Further to that, Sea-Intelligence noted that both ZIM and Wan Hai once again recorded an operating loss.
It added that while ZIM has had profitability issues in past Q2's, this was a first for Wan Hai in 2012-2023.
"Figure 1 shows the EBIT/TEU of the shipping lines that publish both their EBIT and their global transported volumes," commented Alan Murphy, CEO of Sea-Intelligence.
He added that none of these shipping lines were able to sustain their EBIT/TEU figures in 2023, with the largest Q2 2023 EBIT/TEU recorded by OOCL of US$305/TEU. In contrast, the smallest EBIT/TEU in Q2 2022 was US$1,377/TEU.

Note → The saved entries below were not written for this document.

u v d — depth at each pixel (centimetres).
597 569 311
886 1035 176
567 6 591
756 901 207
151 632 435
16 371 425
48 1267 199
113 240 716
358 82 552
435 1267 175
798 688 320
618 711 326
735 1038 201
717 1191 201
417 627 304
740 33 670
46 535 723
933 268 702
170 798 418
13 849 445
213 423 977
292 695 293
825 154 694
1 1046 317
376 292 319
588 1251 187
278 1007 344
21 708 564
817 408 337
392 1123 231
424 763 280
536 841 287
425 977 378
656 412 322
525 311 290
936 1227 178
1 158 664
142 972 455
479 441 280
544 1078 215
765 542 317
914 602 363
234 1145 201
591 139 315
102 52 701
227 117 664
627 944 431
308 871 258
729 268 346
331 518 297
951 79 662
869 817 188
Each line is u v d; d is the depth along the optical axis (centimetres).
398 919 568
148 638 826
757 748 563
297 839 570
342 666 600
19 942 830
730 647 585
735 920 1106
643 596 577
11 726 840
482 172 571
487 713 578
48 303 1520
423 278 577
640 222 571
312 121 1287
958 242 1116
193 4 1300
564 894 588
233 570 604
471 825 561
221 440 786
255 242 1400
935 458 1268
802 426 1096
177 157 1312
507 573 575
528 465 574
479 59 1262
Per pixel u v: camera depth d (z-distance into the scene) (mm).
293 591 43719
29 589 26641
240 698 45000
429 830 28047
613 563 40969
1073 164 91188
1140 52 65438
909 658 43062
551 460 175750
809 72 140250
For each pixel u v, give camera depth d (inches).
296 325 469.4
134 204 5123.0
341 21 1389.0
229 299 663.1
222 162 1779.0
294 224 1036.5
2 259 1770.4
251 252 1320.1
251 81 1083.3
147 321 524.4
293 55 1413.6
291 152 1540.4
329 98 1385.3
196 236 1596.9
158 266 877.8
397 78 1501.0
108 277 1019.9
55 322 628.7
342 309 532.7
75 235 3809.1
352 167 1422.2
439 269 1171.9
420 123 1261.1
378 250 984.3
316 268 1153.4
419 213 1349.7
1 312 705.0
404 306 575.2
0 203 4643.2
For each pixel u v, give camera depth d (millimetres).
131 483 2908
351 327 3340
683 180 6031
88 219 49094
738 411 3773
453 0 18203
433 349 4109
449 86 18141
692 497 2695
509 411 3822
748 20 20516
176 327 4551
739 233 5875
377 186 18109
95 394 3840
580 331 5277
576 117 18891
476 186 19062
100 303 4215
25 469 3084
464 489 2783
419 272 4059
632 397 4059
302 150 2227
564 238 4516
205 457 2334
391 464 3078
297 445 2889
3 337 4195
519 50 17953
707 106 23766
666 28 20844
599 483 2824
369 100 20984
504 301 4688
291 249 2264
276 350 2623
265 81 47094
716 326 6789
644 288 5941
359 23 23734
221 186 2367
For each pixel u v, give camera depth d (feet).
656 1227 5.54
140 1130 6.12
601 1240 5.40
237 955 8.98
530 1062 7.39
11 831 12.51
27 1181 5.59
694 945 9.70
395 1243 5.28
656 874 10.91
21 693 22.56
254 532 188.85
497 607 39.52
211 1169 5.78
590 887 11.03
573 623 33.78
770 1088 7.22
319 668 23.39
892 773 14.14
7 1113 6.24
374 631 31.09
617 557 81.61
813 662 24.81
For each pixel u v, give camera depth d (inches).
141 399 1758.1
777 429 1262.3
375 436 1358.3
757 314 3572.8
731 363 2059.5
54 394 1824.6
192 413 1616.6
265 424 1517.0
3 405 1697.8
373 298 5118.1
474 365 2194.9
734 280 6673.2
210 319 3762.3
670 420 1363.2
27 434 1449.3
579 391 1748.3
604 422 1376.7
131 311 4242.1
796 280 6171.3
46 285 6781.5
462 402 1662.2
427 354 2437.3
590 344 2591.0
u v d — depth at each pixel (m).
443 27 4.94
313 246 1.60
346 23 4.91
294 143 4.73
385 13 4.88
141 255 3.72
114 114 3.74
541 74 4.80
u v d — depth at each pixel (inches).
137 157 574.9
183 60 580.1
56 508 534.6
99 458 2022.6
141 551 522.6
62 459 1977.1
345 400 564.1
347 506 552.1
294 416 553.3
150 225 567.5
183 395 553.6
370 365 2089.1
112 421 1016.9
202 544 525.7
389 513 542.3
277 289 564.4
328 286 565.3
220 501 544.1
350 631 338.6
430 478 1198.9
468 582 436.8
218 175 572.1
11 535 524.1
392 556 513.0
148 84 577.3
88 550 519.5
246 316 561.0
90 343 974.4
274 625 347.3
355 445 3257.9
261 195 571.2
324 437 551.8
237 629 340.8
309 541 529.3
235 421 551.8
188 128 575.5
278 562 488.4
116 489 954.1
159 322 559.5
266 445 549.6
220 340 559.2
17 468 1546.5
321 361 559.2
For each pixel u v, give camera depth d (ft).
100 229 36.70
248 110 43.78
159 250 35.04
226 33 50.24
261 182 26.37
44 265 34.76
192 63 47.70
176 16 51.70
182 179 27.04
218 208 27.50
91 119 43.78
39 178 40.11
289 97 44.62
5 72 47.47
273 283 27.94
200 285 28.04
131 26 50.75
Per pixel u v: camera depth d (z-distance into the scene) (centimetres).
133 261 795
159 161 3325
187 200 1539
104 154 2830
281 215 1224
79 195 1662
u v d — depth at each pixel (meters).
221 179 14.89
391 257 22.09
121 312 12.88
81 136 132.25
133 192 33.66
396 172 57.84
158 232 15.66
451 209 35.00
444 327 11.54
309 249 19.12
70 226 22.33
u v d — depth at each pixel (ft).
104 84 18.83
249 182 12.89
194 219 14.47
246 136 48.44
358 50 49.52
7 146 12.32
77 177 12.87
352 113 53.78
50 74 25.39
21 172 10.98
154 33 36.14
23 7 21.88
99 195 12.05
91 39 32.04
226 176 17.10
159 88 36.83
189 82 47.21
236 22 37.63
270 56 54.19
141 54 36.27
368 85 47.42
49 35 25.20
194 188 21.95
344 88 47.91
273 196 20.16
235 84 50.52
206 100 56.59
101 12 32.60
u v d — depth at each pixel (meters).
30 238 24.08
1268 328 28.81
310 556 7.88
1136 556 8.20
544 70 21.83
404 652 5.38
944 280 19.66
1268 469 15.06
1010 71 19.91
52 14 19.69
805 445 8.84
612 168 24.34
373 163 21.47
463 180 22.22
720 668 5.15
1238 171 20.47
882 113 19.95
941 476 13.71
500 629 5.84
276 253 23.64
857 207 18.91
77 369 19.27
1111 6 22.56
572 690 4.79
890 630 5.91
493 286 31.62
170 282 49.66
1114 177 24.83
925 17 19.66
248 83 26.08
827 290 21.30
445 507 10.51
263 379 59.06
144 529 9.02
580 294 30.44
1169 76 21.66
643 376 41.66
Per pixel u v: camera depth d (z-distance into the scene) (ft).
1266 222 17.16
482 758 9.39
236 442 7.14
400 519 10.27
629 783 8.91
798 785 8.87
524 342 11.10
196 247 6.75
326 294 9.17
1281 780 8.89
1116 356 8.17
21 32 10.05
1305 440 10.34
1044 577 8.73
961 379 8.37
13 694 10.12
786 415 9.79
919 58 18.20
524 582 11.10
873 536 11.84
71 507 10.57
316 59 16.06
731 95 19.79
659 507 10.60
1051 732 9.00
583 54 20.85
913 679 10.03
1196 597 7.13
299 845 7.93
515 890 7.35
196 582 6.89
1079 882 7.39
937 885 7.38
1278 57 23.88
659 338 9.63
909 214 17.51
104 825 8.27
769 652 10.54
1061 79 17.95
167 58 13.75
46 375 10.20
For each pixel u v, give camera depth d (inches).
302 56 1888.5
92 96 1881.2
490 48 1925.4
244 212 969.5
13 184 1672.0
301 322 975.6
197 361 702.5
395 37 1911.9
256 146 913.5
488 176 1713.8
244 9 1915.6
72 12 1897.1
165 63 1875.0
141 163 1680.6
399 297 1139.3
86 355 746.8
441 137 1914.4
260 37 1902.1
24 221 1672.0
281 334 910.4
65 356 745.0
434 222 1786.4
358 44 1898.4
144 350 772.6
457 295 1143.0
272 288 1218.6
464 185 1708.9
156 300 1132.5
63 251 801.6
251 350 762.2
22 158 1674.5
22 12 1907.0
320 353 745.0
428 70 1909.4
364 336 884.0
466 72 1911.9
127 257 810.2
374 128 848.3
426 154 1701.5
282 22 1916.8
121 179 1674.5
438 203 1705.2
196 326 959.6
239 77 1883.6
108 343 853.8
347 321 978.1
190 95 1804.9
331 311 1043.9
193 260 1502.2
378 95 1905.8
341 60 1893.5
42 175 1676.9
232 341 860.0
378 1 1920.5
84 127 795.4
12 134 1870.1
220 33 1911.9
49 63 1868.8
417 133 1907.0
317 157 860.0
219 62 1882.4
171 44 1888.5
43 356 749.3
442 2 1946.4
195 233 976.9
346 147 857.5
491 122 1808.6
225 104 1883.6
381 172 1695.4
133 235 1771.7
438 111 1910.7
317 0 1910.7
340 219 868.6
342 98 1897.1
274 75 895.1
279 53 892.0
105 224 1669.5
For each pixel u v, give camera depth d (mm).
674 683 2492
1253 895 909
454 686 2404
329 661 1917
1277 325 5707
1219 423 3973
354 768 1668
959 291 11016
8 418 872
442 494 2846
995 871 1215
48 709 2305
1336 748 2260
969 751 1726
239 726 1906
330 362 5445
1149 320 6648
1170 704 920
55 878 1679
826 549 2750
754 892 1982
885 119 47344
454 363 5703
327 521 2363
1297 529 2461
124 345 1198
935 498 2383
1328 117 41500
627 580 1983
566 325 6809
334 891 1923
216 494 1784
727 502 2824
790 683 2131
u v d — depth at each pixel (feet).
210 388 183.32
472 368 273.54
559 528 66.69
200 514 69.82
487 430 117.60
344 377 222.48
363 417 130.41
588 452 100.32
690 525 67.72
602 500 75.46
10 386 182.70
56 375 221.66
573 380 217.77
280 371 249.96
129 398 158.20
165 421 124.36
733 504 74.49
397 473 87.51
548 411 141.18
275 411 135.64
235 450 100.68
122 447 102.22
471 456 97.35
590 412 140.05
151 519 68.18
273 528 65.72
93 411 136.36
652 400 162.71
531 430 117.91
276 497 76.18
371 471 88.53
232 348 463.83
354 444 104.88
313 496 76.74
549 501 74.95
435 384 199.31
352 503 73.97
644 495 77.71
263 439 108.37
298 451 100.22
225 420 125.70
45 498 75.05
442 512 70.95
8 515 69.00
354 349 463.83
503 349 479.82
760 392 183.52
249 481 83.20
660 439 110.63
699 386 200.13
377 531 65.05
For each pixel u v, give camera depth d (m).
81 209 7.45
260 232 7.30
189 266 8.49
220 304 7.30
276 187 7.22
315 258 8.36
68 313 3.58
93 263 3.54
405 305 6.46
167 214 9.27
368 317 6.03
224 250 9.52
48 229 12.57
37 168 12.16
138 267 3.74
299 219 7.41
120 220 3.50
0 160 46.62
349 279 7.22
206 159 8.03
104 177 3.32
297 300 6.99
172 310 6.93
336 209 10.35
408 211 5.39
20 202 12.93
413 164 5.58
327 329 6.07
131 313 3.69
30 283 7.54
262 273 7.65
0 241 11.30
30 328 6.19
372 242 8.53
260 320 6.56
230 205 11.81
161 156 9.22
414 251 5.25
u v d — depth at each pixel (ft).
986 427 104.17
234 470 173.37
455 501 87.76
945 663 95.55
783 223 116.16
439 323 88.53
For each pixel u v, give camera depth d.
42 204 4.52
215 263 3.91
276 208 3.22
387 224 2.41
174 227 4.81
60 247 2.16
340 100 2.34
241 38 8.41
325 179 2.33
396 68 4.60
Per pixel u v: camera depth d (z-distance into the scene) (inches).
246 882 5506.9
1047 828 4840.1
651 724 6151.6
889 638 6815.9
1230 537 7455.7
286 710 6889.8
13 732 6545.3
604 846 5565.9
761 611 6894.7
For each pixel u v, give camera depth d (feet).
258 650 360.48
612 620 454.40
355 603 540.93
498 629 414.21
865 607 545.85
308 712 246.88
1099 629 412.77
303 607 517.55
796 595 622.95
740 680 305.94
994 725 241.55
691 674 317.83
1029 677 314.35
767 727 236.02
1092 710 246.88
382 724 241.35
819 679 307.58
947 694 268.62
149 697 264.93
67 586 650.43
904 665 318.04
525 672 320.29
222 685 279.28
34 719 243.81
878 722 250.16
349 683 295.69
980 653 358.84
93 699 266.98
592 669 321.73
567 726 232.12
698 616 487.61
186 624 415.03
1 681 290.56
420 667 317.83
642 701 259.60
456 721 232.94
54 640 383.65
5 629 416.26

The report revealed that Maersk (US$207/TEU), Hapag-Lloyd (US$298/TEU), and ONE (US$137/TEU) all recorded EBIT/TEU within a much narrower range of US$130-300/TEU.
Meanwhile, Sea-Intelligence pointed out that in all of this, ZIM recorded a negative EBIT/TEU of -US$195/TEU.
"Basically, they lost US$195 for every TEU that they moved in 2023-Q2," the report added.
Sea-Intelligence said a large reason for the decline in profitability is the decrease in the freight rates, which dropped by -48% to -67% across the shipping lines that publish these figures.
"Another reason is the decline in transported volumes."
"What is surprising, however, is that ZIM, one of the only two shipping lines to record an EBIT loss, grew their volumes by 0.5% globally and by roughly 13% on both Transpacific and Asia-Europe," the report added.